#### Short-answer chart tasks:
Segment Open

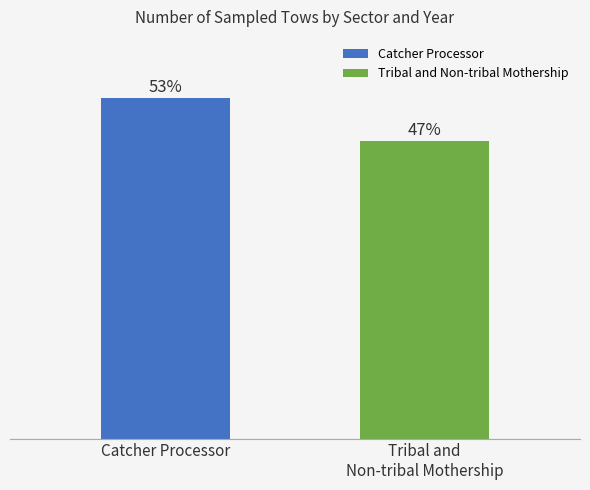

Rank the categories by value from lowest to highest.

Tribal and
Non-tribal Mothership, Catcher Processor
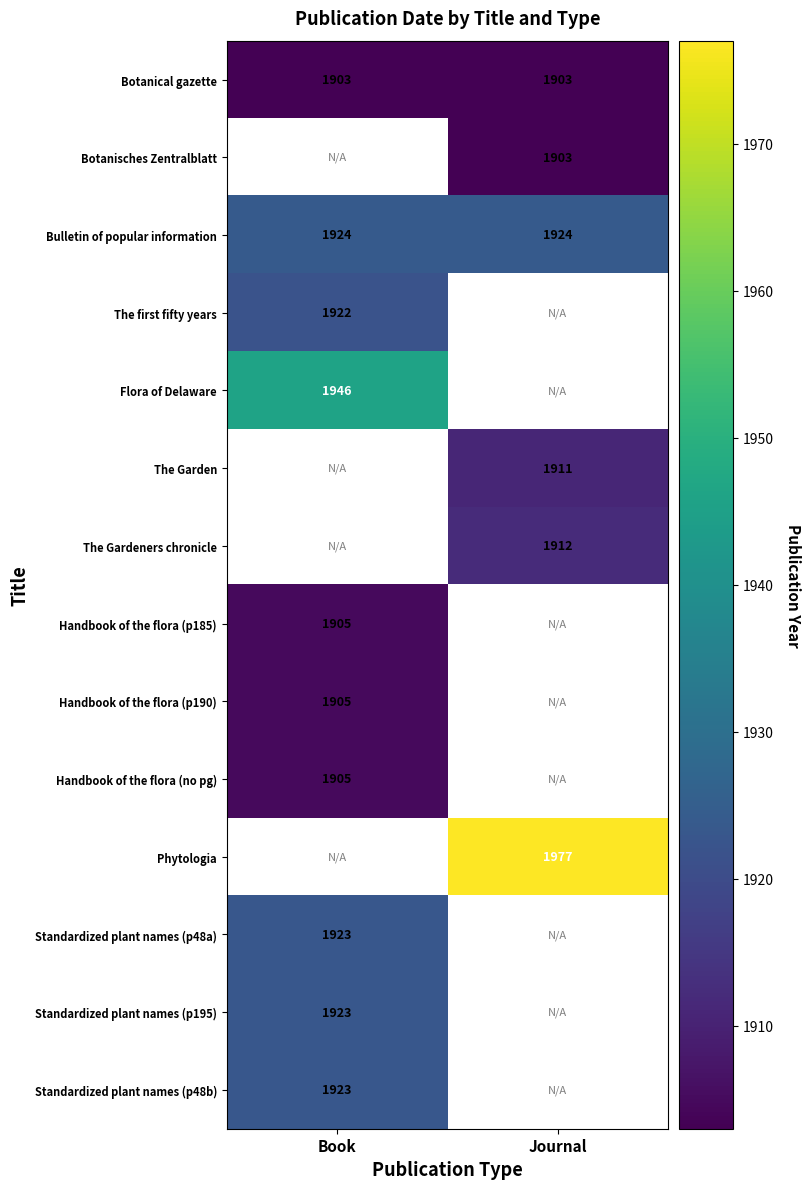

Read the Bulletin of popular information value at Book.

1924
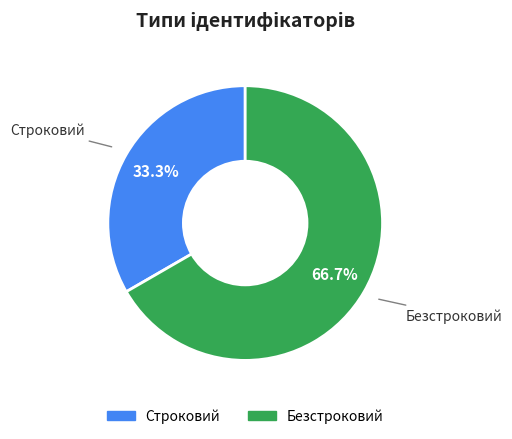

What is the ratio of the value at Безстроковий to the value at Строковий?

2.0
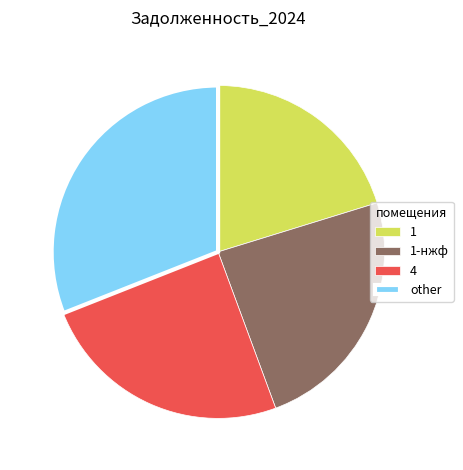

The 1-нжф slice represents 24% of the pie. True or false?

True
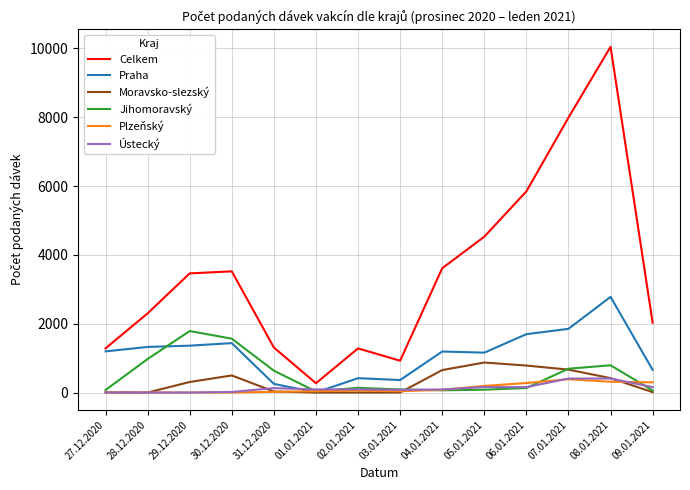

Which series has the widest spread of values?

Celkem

Segment Closed

Swap "widest" for "largest" in the items from the line holding "Read the Bulletin" through the end of the items, both ends included, and change nothing else. Leave the pictures out of your answer.

#### ANSWER FOR THE TASK:
Read the Bulletin of popular information value at Book.

1924

What is the ratio of the value at Безстроковий to the value at Строковий?

2.0

The 1-нжф slice represents 24% of the pie. True or false?

True

Which series has the largest spread of values?

Celkem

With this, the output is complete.